In your copy of the entries below, keep every word exactly and leave out all images.

======== INPUT ========

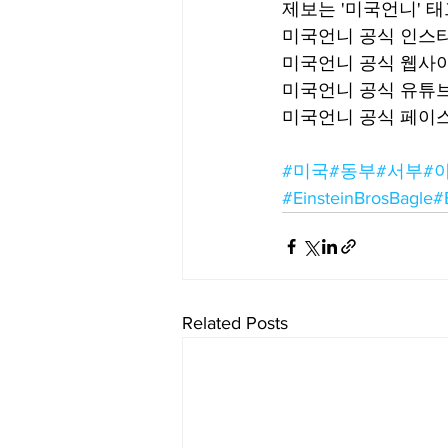
제보는 '미국언니' 
미국언니 공식 인스타그램
미국언니 공식 웹사이
미국언니 공식 유튜브: 
미국언니 공식 페이스북:
#미국
#동부
#서부
#
#EinsteinBrosBagle
#
Related Posts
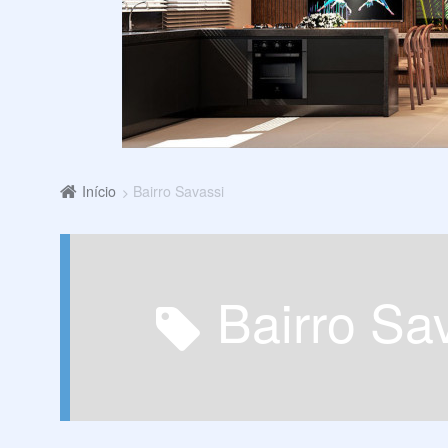
Início
Bairro Savassi
Bairro Sa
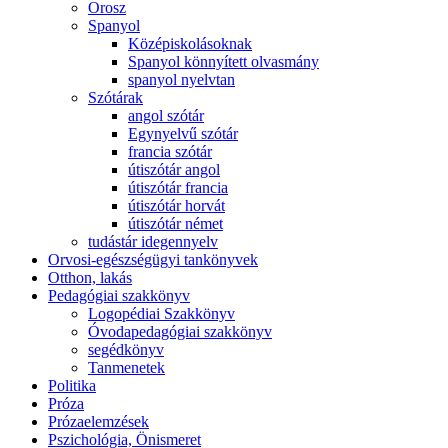
Orosz
Spanyol
Középiskolásoknak
Spanyol könnyített olvasmány
spanyol nyelvtan
Szótárak
angol szótár
Egynyelvű szótár
francia szótár
útiszótár angol
útiszótár francia
útiszótár horvát
útiszótár német
tudástár idegennyelv
Orvosi-egészségügyi tankönyvek
Otthon, lakás
Pedagógiai szakkönyv
Logopédiai Szakkönyv
Óvodapedagógiai szakkönyv
segédkönyv
Tanmenetek
Politika
Próza
Prózaelemzések
Pszichológia, Önismeret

========

## TASK OUTPUT
제보는 '미국언니' 
미국언니 공식 인스타그램
미국언니 공식 웹사이
미국언니 공식 유튜브: 
미국언니 공식 페이스북:
#미국
#동부
#서부
#
#EinsteinBrosBagle
#
Related Posts
Início
Bairro Savassi
Bairro Sa
Orosz
Spanyol
Középiskolásoknak
Spanyol könnyített olvasmány
spanyol nyelvtan
Szótárak
angol szótár
Egynyelvű szótár
francia szótár
útiszótár angol
útiszótár francia
útiszótár horvát
útiszótár német
tudástár idegennyelv
Orvosi-egészségügyi tankönyvek
Otthon, lakás
Pedagógiai szakkönyv
Logopédiai Szakkönyv
Óvodapedagógiai szakkönyv
segédkönyv
Tanmenetek
Politika
Próza
Prózaelemzések
Pszichológia, Önismeret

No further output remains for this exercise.